What inspection and information rights does a stockholder have?

February 9, 2008 By Yokum 10 Comments

Most states allow stockholders to demand access to a corporation’s books and records, and a stockholder list, as long as the stockholder has a proper purpose and meets certain procedural requirements.

Delaware General Corporation Law Section 220(b) provides that “Any stockholder, in person or by attorney or other agent, shall, upon written demand under oath stating the purpose thereof, have the right during the usual hours for business to inspect for any proper purpose, and to make copies and extracts from … [t]he corporation’s stock ledger, a list of its stockholders, and its other books and records …”

A stockholder that wants to exercise inspection rights should probably engage an experienced attorney because a corporation can reject the request for failure to comply with procedural requirements.

If the corporation refuses to permit an inspection or does not reply to the demand within 5 business days, the stockholder may apply to the Delaware Court of Chancery for an order to compel such inspection.

One requirement for exercising inspection rights is a proper purpose for the demand.  Section 220(b) provides that “[a] proper purpose shall mean a purpose reasonably related to such person’s interest as a stockholder.”

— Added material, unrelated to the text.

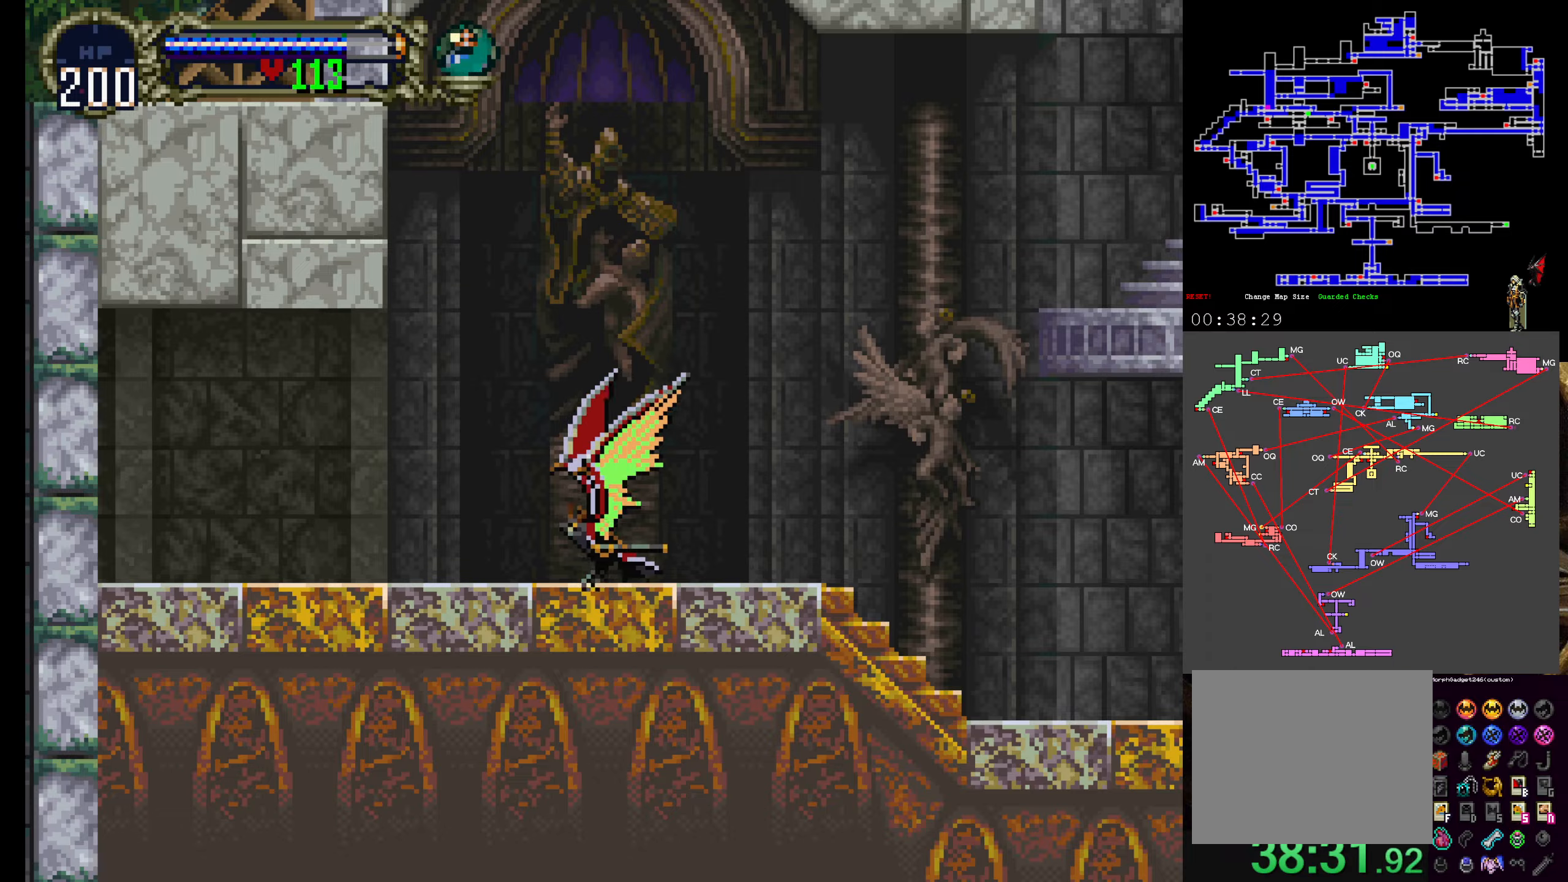
{"buttons": [], "left_stick": "center", "events": [[50, "A", "up"], [200, "DPAD_DOWN", "down"], [484, "DPAD_DOWN", "up"]]}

Delaware courts have held that the following purposes, among others, are proper:  gather information prior to filing a stockholder derivative suit, communication with other stockholders regarding a solicitation of proxies, communication with other stockholders regarding a stockholder class action against the corporation, communication with other stockholders for the purpose of influencing management to change its policies, communication with other stockholders to encourage them to dissent from merger and seek appraisal, valuation of one’s stockholdings, and investigation of suspected mismanagement where some credible basis for the stockholder’s suspicions is shown to exist.

Courts have rejected inspections for purposes such as:  gaining information to facilitate a tender offer when the stockholder has already been enjoined from pursuing a tender offer, valuing the company as a whole in order to determine whether to increase one’s bid in a tender offer, gathering information for use in a stockholder’s individual employment-related claims against the corporation, obtaining information to use to exert economic pressure upon a third party in connection with a labor union’s strike, or satisfying idle curiosity.

If a stockholder seeks to inspect only the corporation’s stock ledger or list of stockholders, the burden of proof is on the corporation to establish that the inspection if for an improper purpose.  If the stockholder seeks to inspect the corporation’s books and records, other than its stock ledger or list of stockholders, then the burden of proof is on the stockholder to show a proper purpose.

A stockholder will be entitled to inspect documents that are essential and sufficient to the accomplishment of the proper purpose.  The Court of Chancery may “prescribe any limitations or conditions with reference to the inspection, or award such other or further relief as the Court may deem just and proper.” A stockholder may be required to execute a confidentiality agreement in order to exercise inspection rights.

Given that disgruntled stockholders can create problems by exercising inspection rights, companies should be careful about their stockholder base.